Пошевелиться было тяжело, тело едва слушалось ее. Полминуты потребовалось, чтобы она смогла вытянуть руку и включить настольную лампу. Сумрачный свет с улицы вытеснился желтоватым искусственным.
— Подайте нам ужин в столовой. Мы с утра не ели.
— Я… у нас… ничего не готово, — прошептала Мария.
— Почему?
— Мы… не собирались… ужинать.
— Вы посчитали, что НАМ не нужен ужин?
Она сглотнула и ответила, как сумела, спокойно:
— Я скажу прислуге… она постарается.
— Вы сами не готовите?
— Нет… я не готовлю.
— Странно. У меня написано, что раньше вы работали в кафе, как раз на кухне.
— Я… — Чего он добивается? — Я отвечала за десерты. Полагаю, это не то, что вас… привлекает нынче. Они не слишком… сытные.
Неужели он не нашел, на что рассчитывал? Или ему интересна игра с беззащитными близкими арестованных? Молниеносно она прикинула, на что согласна пойти, чтобы Дитеру стало полегче. Унизительно накрывать стол мучителям, но это можно пережить.
— Вы хотите, чтобы я что-то вам приготовила? — прямо спросила она.
Человек оглянулся на нее; он был столь же заинтересован, как неодушевленный диван в центре гостиной.
— Нет. Это лишнее. Скажите, чтобы приготовили, и возвращайтесь.

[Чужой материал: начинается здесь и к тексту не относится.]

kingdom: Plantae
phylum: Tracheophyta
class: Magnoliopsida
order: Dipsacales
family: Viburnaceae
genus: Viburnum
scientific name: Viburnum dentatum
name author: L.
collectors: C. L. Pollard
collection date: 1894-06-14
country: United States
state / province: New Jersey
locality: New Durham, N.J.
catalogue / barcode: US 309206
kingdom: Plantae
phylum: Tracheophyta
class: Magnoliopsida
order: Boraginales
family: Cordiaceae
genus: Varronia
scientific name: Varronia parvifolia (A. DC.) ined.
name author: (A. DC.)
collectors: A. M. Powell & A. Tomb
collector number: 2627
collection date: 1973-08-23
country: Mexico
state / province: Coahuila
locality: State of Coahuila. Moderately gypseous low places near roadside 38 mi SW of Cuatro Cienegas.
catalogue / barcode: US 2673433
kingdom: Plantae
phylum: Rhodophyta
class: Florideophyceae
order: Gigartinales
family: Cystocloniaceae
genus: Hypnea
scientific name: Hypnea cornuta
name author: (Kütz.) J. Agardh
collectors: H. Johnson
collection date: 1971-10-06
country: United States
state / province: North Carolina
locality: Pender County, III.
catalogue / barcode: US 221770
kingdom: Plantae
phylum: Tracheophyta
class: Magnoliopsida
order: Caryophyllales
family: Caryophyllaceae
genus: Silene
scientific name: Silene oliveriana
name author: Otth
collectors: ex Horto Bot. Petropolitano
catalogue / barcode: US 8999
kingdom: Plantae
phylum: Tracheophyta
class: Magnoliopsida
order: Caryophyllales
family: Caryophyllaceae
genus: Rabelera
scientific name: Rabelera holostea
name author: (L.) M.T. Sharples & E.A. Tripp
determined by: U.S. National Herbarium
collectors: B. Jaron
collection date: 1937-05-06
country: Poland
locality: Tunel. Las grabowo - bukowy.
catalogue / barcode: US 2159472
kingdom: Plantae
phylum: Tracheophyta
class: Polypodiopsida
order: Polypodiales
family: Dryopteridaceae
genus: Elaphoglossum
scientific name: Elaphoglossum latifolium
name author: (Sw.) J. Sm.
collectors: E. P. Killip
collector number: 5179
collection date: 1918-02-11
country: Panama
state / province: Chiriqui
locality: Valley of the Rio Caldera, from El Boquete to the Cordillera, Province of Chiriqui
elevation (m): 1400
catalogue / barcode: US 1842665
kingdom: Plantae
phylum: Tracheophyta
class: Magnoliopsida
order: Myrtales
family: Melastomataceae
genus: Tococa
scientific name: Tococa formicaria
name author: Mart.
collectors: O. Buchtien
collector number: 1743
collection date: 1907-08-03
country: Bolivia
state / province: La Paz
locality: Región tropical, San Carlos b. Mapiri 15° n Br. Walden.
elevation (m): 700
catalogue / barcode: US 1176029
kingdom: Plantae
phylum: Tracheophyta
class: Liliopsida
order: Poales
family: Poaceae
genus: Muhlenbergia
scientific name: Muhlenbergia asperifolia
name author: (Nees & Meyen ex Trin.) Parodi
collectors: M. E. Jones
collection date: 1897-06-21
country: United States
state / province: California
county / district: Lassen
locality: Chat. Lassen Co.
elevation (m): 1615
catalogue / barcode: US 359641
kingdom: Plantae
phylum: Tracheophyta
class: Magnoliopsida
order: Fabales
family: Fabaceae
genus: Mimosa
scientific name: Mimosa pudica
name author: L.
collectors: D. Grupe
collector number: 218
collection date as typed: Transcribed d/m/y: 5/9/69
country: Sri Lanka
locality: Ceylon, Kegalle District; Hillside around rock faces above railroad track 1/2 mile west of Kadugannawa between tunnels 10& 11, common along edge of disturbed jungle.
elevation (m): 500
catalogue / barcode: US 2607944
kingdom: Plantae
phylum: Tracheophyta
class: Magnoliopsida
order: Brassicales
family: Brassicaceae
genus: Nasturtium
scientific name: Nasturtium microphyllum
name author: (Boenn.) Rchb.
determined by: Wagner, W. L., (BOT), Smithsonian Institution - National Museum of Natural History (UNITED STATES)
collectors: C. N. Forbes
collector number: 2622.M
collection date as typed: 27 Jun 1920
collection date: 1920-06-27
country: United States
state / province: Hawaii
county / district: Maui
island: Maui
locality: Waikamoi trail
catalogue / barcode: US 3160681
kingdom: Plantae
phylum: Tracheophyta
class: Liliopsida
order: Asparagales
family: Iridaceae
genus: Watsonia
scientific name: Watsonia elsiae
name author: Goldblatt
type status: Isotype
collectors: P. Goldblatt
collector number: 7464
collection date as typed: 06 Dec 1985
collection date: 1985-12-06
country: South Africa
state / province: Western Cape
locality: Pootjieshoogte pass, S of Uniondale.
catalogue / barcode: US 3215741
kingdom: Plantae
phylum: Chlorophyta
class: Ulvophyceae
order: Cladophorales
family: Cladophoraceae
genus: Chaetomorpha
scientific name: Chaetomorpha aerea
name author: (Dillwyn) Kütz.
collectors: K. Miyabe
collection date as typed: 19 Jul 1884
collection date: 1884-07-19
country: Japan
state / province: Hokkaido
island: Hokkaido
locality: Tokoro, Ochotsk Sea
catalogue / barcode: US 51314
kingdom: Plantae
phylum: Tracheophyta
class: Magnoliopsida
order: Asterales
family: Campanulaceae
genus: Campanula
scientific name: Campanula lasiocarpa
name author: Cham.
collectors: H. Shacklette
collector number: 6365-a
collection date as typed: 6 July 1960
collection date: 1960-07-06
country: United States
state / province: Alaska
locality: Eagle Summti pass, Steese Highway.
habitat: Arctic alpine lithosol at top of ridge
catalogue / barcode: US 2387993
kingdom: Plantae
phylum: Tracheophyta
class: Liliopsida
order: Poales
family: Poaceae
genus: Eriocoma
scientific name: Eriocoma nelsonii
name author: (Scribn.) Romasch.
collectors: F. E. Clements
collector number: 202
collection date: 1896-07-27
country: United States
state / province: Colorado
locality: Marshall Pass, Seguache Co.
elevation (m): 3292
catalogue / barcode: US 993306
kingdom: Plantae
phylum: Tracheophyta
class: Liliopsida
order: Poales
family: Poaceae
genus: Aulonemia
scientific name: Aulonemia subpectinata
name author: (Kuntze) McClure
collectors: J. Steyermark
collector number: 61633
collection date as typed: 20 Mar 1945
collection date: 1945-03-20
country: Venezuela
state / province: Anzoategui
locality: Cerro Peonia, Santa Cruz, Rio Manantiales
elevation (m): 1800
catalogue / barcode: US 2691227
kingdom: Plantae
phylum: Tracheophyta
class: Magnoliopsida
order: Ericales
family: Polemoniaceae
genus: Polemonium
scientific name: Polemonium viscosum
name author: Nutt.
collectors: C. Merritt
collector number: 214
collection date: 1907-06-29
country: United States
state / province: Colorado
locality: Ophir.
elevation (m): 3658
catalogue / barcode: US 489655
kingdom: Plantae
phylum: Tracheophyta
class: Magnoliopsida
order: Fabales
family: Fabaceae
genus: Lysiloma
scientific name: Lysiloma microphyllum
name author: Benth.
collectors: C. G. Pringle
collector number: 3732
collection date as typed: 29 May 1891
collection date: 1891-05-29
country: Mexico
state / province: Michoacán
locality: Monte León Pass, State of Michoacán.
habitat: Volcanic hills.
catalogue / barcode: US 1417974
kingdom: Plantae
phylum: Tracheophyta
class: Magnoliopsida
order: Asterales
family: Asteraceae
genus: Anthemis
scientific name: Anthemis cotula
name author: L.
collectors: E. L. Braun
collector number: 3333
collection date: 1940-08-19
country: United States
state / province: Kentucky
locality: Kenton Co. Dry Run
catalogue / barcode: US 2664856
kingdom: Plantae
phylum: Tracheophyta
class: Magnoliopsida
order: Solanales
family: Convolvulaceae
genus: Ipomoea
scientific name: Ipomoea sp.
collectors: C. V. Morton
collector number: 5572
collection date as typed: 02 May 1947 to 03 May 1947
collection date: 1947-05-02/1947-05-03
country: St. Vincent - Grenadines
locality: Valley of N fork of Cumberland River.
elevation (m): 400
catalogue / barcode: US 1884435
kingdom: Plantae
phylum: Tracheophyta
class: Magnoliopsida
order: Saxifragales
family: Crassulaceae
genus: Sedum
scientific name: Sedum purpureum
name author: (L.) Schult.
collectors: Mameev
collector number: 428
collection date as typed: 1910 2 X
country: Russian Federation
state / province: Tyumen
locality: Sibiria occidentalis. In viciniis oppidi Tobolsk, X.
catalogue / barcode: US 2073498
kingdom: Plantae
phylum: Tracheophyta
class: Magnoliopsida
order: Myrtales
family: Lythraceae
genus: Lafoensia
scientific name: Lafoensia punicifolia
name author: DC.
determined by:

Слова эти обеспокоили ее — она не ошибалась, он чего-то от нее хочет, но явно не стряпни. С желанием поскорее с этим покончить, она не отправилась искать служанку, а позвала из прихожей Софи и попросила ее.
— Что ты там искала? — прошипела она, заметив, что Софи копалась в карманах чьего-то пальто.
— Ничего, — безэмоционально ответила та.
— Все равно. Чушь! Мне наплевать!
Отпустив Софи, она вернулась в гостиную и, чтобы успокоиться, присела на ближайшее место. Боже, сколько можно волноваться? Как она не оцепенела душой за последние часы? Сколько она сможет вынести до того, как потеряет интерес к происходящему?
— Что вам нужно? — набравшись храбрости, спросила она.
Человек снова оглянулся.
— М-м, мне бы поговорить с вами. Если вы не против.
— Вы знаете, что я не против.
— Чего вы так торопитесь? Разве есть основания?..
Она сжала руками подол платья.
— Что с моим мужем?
— В каком он положении или в каком он состоянии?
— Я… — Она запнулась. — Не совсем понимаю.
— Положение у него очень плохое, а состояние… удовлетворительное… пока я не решу иначе. Обнаружены доказательства его антивоенной деятельности. Ваш муж… участвовал в заговоре против правительства. Сейчас в этом нет сомнений.
— И… что вы с ним…
— А вы не знаете, что случается с врагами нашей страны?
Успокойся, не показывай, что ты не боишься — нет, тебе страшно, ты его боишься! Закрой глаза, открой — говори тихо и осторожно.
— И все же… — Как же тяжело говорить! — Что с ним… на что он может…
— Вы — жена изменника. Это доказано. Вы осознаете это?
Человек приблизился. Он встал в полуметре от нее, и Мария заставила себя смотреть прямо. В слабом свете от настольной лампы он был бледнее, почти как древний вампир, что застыл в холодном предвкушении перед трапезой.